Just to give a better idea of what this is for, we are designing, engineering and installing the first 12 of 48 "Light Towers" that will line US Hi Way 30 the 6 miles from I-35 to the Iowa State University campus and football stadium. The towers are 40' tall structures with a custom built aluminum truss tower as the central support. The central truss tower is surrounded by a series of cylindrical perforated steel "screens" (1" holes on a 75% open pattern) and lit from within with LED units, don't ask me what kind or type, our lighting department is taking care of that aspect! At the top there three 6" diameter plastic tubes between 8' and 14' tall, pointing straight up and internally lit to glow and shine a beam straight up. 

Some of the issues we are dealing with are ground anchor strength, wind load at 50' on an open Iowa plain and UV endurance of the candles (the plastic tubes). The light units are manufactured as part of the architectural line of a major lighting manufacturer and designed for harsh outdoor exposure, as are the control modules which will be contained within enclosures in the cast concrete bases of the towers. 

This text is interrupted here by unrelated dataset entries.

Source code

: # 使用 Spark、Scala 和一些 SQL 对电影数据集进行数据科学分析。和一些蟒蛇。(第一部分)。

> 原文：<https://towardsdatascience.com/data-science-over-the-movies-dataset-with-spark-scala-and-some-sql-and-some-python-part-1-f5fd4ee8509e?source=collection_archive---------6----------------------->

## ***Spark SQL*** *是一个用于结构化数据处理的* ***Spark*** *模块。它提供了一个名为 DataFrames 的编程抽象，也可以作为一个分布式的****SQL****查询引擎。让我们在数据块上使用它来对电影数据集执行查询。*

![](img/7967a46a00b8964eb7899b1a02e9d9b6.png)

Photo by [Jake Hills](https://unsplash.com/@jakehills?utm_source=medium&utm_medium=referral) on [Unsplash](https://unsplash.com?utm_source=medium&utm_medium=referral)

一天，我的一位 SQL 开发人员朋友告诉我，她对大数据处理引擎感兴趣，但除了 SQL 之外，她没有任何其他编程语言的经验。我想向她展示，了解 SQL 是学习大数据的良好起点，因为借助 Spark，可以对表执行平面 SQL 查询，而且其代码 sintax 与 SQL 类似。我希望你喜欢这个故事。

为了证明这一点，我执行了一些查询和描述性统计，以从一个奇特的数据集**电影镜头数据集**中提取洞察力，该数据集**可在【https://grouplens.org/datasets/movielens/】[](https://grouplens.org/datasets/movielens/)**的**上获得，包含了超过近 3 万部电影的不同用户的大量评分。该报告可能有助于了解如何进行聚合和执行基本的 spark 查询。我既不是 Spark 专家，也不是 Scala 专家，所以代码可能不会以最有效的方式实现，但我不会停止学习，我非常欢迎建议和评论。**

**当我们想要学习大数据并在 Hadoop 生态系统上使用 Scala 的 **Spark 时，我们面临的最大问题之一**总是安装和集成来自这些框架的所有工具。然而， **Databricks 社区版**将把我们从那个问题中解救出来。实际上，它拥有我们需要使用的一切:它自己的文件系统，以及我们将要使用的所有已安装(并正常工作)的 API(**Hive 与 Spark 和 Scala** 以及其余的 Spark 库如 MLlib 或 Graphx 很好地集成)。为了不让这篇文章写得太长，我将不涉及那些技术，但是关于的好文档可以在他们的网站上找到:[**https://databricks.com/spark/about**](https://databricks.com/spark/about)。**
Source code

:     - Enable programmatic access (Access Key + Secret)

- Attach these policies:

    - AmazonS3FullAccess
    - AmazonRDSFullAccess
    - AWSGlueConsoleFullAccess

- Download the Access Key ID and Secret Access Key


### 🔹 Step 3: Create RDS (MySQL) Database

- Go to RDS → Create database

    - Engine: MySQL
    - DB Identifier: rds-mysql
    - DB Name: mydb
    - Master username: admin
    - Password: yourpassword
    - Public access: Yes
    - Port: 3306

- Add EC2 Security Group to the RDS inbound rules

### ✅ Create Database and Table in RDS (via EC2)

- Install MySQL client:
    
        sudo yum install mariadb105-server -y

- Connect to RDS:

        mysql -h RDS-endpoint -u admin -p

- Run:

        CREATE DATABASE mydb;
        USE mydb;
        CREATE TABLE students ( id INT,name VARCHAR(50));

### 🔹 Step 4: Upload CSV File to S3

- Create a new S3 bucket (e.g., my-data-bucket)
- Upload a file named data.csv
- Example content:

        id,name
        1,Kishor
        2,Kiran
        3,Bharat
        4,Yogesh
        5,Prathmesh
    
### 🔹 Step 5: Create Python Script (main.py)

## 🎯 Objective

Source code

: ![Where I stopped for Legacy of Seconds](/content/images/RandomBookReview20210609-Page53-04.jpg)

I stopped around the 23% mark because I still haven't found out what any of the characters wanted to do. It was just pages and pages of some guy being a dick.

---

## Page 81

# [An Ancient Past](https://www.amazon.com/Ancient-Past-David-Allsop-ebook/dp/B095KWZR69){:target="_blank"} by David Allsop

One design element that we are proud of is the designed accessibility for maintenance and up-keep. It does require a large boom lift, but large, finger friendly access doors and hatches, while hidden within the "look" of the structure, are placed strategically to allow the fixtures and interior to be easily serviced and maintained.


----------



## derekleffew (Mar 10, 2012)

Vaguely reminds me of this:


That brightly colored sculpture outside the Smith Center? It's music to artist's eyes - Saturday, March 10, 2012 | 2 a.m. - Las Vegas Sun

> This 80-foot long sculpture outside the Smith Center for the Performing Arts is artist Tim Bavington’s vision of Aaron Copland’s “Fanfare for the Common Man.”



Or of course, this:

Light Sculpture At LAX, Los Angeles International Airport, El Segundo, Los Angeles County, California, United States Stock Photo Image

> Light Sculpture At LAX, Los Angeles International Airport, El Segundo, Los Angeles County, California, United States


----------



## 65535 (Mar 15, 2012)

IF UV and weathering are a concern you want Polycarbonate, PVC won't last.


----------



## MPowers (Dec 19, 2012)

*High-Way light towers*

Some of you may remember a while back, I asked about sources for large acrylic tubes. Well, with a few desing and engineering changes along the way, the finished product ready to debut. When they found out how much it cost they cut from 42 to 12 towers for the initial installation, but plan for the rest later.
<AMES ART: New Gateway Light Sculptures | WHOTV.com>


----------



## BrianWolfe (Jan 11, 2013)

*Re: High-Way light towers*

Wow. $1 million bucks. Did they use the acrylic or switch to polycarbonate?


----------